■ What to work on: Each line holding the string "lines" is to be copied from the data.

------------------------------------------------------------------------

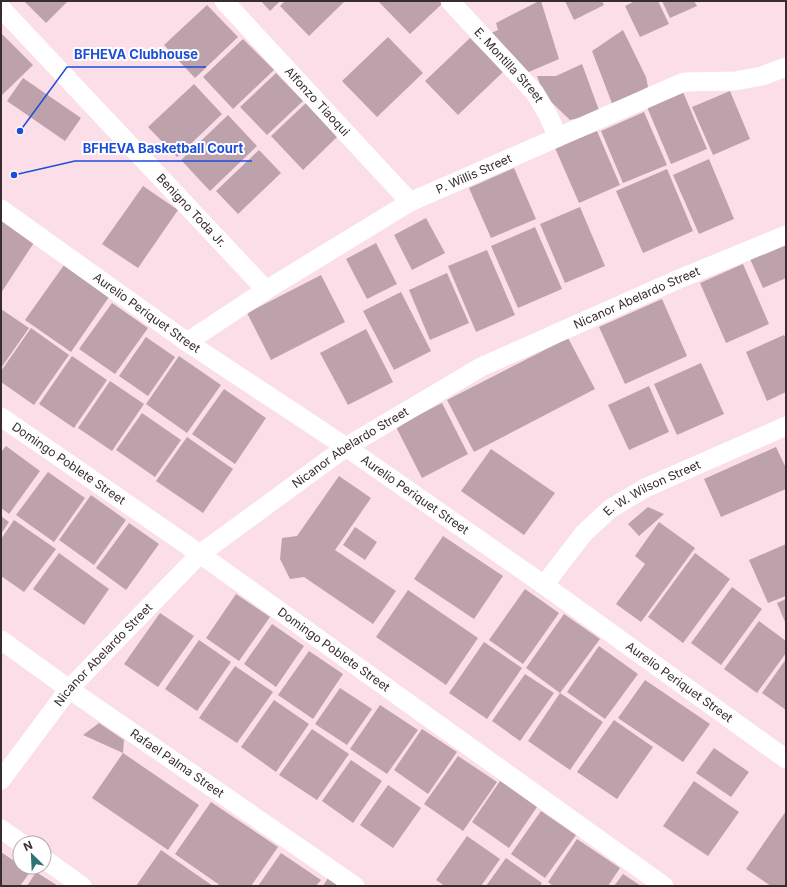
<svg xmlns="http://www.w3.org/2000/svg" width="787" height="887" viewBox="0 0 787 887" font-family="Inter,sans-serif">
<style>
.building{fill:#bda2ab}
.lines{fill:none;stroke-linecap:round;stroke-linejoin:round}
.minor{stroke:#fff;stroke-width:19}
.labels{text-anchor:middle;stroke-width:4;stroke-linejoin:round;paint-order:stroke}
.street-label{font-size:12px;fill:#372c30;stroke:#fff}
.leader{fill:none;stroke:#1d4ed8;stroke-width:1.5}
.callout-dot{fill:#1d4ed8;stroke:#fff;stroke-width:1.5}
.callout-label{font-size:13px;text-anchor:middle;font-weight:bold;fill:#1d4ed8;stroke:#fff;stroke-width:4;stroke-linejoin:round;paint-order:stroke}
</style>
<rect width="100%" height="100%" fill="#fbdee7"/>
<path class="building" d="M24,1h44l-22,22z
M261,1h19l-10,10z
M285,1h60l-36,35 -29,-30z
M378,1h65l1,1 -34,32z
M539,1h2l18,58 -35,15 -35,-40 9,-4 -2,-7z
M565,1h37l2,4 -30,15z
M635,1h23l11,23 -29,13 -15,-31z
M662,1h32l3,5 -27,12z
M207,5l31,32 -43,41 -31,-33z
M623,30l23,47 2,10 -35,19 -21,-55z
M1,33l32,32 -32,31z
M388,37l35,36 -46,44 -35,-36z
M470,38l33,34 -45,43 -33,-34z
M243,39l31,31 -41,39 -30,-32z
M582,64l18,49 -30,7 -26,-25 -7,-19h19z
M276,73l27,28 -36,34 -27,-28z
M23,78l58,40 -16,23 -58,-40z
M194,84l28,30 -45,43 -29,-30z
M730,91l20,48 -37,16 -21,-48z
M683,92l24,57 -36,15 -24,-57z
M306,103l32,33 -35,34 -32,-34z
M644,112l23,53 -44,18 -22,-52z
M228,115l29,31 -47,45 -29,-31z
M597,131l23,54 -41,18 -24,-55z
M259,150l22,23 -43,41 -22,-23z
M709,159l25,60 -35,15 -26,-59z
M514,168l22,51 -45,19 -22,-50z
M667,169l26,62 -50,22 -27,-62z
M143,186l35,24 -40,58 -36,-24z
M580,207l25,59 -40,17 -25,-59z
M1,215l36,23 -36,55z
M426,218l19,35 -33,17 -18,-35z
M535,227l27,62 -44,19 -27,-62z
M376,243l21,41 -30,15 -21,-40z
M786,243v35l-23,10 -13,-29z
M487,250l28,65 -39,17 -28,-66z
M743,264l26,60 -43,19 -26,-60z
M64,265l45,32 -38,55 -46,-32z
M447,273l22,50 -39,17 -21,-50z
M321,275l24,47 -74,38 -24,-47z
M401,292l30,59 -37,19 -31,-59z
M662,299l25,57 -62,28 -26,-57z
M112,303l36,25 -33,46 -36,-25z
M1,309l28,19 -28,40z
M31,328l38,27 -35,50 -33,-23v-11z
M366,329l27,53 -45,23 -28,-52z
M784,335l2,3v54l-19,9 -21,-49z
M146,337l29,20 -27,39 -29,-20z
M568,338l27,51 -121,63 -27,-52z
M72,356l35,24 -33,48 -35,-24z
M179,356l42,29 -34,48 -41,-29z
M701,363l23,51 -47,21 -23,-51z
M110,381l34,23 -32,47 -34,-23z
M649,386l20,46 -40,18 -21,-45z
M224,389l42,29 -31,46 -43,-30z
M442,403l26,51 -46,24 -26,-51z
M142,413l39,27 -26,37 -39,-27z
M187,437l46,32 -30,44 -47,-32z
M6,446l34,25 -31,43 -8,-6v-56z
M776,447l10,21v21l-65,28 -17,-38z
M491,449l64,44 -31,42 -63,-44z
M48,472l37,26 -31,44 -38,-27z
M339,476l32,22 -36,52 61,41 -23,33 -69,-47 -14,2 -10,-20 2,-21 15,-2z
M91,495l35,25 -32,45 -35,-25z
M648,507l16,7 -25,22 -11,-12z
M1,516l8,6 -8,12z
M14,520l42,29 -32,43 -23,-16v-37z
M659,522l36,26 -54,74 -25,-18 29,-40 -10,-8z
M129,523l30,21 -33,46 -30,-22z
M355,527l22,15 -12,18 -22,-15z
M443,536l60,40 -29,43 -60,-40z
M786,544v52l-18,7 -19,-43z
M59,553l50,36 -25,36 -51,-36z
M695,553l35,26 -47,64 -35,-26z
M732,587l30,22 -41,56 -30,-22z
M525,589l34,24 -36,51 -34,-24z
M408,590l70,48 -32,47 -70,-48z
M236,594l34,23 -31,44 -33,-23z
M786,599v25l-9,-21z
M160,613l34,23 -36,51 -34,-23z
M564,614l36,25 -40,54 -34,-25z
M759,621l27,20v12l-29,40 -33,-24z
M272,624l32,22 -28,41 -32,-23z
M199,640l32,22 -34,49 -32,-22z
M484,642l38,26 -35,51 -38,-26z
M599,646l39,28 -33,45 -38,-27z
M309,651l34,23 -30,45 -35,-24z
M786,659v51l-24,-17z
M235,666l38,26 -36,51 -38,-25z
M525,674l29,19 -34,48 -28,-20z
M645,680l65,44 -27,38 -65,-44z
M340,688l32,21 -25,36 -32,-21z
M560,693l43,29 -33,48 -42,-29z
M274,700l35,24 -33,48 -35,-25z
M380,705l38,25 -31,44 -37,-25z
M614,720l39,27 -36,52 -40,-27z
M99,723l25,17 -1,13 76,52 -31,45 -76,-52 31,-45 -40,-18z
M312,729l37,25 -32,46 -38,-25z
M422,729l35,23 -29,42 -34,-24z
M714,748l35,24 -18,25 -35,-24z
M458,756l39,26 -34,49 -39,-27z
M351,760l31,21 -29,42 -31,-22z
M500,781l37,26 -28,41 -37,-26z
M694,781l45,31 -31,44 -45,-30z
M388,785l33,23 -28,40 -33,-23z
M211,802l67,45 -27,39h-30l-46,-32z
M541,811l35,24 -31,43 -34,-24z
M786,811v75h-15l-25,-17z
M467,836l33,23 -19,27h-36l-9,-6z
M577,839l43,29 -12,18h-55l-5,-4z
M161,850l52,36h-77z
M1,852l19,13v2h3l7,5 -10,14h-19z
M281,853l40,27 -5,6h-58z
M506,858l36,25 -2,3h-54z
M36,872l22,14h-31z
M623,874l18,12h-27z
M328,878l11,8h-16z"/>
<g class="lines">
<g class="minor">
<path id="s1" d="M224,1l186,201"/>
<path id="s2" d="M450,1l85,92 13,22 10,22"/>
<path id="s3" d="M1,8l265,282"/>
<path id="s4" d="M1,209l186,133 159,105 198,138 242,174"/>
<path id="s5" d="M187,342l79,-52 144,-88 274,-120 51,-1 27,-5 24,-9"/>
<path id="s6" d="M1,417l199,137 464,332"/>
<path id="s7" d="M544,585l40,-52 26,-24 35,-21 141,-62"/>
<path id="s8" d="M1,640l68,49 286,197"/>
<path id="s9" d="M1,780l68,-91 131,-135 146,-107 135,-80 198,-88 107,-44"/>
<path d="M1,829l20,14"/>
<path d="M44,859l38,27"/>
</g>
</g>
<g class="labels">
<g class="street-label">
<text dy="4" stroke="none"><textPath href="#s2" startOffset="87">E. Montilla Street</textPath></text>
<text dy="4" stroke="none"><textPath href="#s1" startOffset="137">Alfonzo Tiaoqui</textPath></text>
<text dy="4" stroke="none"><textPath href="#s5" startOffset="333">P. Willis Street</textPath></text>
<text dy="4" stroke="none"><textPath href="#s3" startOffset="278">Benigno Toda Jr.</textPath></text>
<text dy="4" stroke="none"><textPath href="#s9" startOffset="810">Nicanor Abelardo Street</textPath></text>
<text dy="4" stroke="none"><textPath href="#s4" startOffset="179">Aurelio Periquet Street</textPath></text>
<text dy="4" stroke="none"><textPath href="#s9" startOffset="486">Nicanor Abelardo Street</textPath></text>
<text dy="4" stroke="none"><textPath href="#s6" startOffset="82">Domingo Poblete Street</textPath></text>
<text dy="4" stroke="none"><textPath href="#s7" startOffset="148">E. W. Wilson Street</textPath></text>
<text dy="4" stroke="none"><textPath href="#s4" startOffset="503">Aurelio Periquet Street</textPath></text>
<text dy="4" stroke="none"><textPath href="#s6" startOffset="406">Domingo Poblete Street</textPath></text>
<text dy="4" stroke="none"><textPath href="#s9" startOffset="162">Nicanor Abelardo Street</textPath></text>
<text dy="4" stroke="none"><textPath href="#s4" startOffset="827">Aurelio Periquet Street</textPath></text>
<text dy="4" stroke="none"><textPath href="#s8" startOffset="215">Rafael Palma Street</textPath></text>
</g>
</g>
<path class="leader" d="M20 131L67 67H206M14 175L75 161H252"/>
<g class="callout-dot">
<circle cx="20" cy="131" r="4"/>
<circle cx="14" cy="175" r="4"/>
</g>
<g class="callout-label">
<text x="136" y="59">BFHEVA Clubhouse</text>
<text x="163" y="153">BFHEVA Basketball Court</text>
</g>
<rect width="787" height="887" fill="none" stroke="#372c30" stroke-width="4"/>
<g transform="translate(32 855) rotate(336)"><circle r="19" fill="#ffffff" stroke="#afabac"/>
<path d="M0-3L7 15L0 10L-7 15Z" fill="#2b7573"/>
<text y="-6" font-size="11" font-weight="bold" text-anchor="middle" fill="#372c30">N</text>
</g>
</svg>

------------------------------------------------------------------------

■ Written solution:
.lines{fill:none;stroke-linecap:round;stroke-linejoin:round}
<g class="lines">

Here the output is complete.